A psychologist weighs in on the spiritual potential of computers and social media.
Schneider (Supervision Essentials for Existential-Humanistic Therapy, 2016, etc.) uses his expertise as an existential-humanist psychologist to explore the ever growing worry that technology is fracturing people’s attention—and their psyches. He’s specifically concerned, as many other writers are, that an empirical, computational style of thought has metastasized into other areas of our lives. He initially promises to chart a middle road between rabid technophobia and zealous technocracy. For example, he points out that the tendency to prefer quantifiable information, because it’s easily processed by machines, results in scientific research that prioritizes topics that are similarly quantifiable. This, in turn, encourages a reductive understanding of how our own minds work, he says, as we develop a habit of metaphorically comparing ourselves to machines. Schneider urges readers to develop and maintain a sense of awe about the possibilities of the modern world. To that end, he moves from reflection to speculation as he hypothesizes what an “awe-based” computing society would look like. And, on a smaller scale, he effectively draws upon his own experience with cervical dystonia—a neurological disorder characterized by involuntary neck spasms—to show how avoiding ruthless efficiency in all things can open one’s eyes to new forms of understanding.

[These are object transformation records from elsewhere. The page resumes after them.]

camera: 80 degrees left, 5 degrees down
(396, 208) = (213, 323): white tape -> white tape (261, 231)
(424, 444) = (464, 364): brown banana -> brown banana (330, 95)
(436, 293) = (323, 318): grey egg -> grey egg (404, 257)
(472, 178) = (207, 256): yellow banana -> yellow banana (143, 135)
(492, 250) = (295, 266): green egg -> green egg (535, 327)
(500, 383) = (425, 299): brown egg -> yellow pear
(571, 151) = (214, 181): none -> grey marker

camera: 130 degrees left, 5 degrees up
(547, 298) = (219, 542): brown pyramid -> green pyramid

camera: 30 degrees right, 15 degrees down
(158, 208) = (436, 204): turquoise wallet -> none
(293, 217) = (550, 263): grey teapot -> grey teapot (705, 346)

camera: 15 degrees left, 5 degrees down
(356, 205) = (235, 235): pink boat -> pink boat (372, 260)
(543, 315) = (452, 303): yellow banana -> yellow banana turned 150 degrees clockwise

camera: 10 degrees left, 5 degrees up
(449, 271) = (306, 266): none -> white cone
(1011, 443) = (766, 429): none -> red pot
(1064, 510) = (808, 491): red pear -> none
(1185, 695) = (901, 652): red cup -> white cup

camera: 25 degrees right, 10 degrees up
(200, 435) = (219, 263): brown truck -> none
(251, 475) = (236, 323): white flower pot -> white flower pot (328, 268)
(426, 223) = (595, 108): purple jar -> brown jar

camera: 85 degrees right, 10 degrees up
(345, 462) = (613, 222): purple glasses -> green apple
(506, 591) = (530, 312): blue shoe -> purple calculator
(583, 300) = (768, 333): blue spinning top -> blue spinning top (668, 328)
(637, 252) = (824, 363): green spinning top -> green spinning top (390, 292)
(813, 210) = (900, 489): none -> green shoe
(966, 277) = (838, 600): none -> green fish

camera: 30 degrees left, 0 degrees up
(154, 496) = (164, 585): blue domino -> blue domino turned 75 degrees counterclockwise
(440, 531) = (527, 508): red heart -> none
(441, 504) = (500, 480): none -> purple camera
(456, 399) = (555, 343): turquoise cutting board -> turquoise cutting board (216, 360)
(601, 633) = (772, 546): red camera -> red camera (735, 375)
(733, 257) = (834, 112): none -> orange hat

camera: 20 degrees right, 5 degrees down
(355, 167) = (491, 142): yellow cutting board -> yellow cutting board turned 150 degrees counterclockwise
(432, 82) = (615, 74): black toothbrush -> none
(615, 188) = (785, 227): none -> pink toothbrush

These personal examples do much to humanize his argument—and to explain why he’s so skeptical of the promises of technology. He authentically presents what he sees as a psychic dilemma, but readers may find that his prescribed solution—to preserve one’s sense of awe—can feel anodyne at times. Ultimately, though, his sketches of various psychological methods to combat the metaphorical mechanization of the self offer readers solid and encouraging alternatives.
A cogent plea to neither reject nor embrace technology but to try instead to look beyond it.